Block / Square · 2024 · Production Designer · design + engineering · multi-locale, A/B tested

  • +33% Bottom-of-Funnel Conversion
  • 500M+ Addressable Market
  • 4 Locales Launched
  • Conversion
  • Animation
  • Localisation
  • A/B Testing
  • Web Production
The problem

VPOS pages were among Square's highest-stakes public web properties — not editorial pages, but conversion pages, the ones where a merchant weighing their options would land, read, and either sign up or leave. Everything needed to work flawlessly: across multiple locales, across every device breakpoint, with no gap between what design intended and what engineering shipped.

When the lead production designer was out of office mid-project, there was no waiting for a handoff. The QA rounds ran, the issues got flagged, and the timeline held.

VPOS Pages
VPOS, animation
The moment that tested us

How to demo the product turned out to be a more interesting question than it first appeared. Block has tried different demo formats over the years — interactive trials, live sales demos, free trial offers — and each carries a different theory about what converts a hesitant merchant into a confident one.

The team landed on controlled animation organically, through a shared read of what the other formats had and hadn't done. Animation, done with care, does something the others can't: it shows the product behaving exactly as intended, at the exact moment of consideration, with no friction and no risk of the experience breaking. The concern about it feeling "too polished" shaped how it was designed — not a cinematic flythrough, but a precise, functional demonstration of the product doing its job. That distinction mattered, and it's the difference between marketing and evidence.
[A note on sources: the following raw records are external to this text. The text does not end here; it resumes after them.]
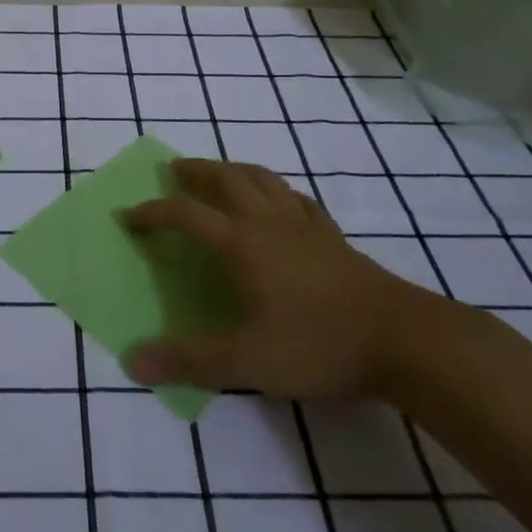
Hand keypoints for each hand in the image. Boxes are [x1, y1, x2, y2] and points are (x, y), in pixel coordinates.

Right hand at [121, 158, 440, 400]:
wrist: (402, 340)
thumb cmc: (317, 344)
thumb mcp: (245, 361)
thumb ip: (188, 361)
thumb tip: (132, 360)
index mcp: (241, 243)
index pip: (186, 215)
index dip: (154, 212)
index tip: (130, 216)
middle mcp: (269, 222)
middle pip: (227, 179)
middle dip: (197, 171)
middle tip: (175, 170)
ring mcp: (305, 226)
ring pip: (264, 180)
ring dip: (235, 170)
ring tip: (221, 174)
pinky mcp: (333, 237)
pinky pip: (298, 199)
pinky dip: (278, 191)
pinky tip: (280, 202)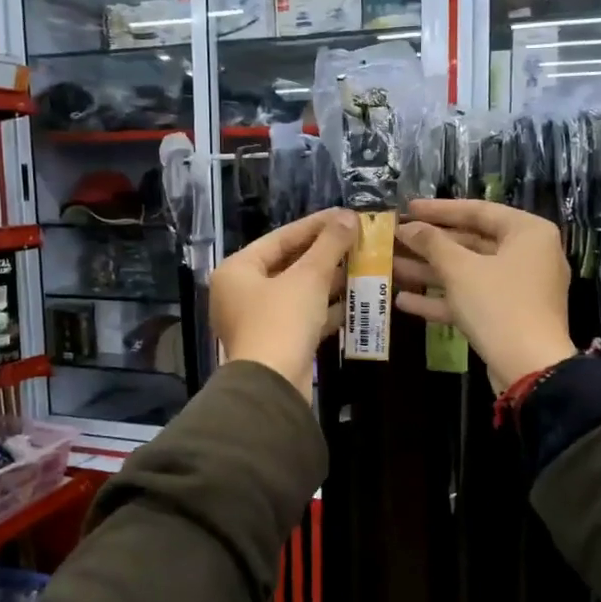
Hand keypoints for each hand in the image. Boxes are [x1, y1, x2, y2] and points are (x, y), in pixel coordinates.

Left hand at [211, 208, 356, 398]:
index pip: (280, 238)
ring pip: (297, 292)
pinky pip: (302, 316)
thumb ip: (330, 244)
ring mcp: (257, 320)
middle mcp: (241, 292)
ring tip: (362, 266)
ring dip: (329, 281)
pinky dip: (325, 309)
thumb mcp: (309, 277)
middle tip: (357, 241)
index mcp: (237, 270)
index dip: (315, 225)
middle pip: (288, 264)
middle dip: (325, 254)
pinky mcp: (275, 342)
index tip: (346, 216)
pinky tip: (355, 301)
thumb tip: (349, 216)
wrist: (272, 385)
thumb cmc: (282, 321)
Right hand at [395, 199, 575, 391]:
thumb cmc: (498, 305)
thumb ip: (432, 243)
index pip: (478, 211)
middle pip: (471, 243)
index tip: (407, 208)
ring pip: (468, 273)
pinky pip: (472, 299)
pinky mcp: (507, 316)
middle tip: (395, 239)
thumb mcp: (460, 269)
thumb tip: (408, 227)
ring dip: (429, 272)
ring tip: (390, 267)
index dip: (439, 210)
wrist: (529, 368)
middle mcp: (528, 255)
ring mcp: (518, 288)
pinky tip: (404, 301)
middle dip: (430, 245)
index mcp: (528, 232)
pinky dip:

Localisation ran alongside all of it. Ensuring design integrity across French, Japanese, and additional markets isn't a translation exercise so much as a design one — every layout decision that worked in English had to hold across languages with different lengths, characters, and reading rhythms.

Project narrative arc
What I carry forward

Animation is a conversion decision, not a design decoration. The craft questions — how something moves, how long it takes, what it shows and what it withholds — are inseparable from the conversion questions, and treating them that way changes how you approach both.

This project also sharpened my read of when controlled presentation outperforms interactive experience. On a conversion page, too much openness introduces too much noise, and precision tends to serve trust better when the stakes are high and the moment is short.

“Olivia went above and beyond helping the teams cross the finish line for two big projects while I was away. Her enthusiasm and diligent work is unparalleled.”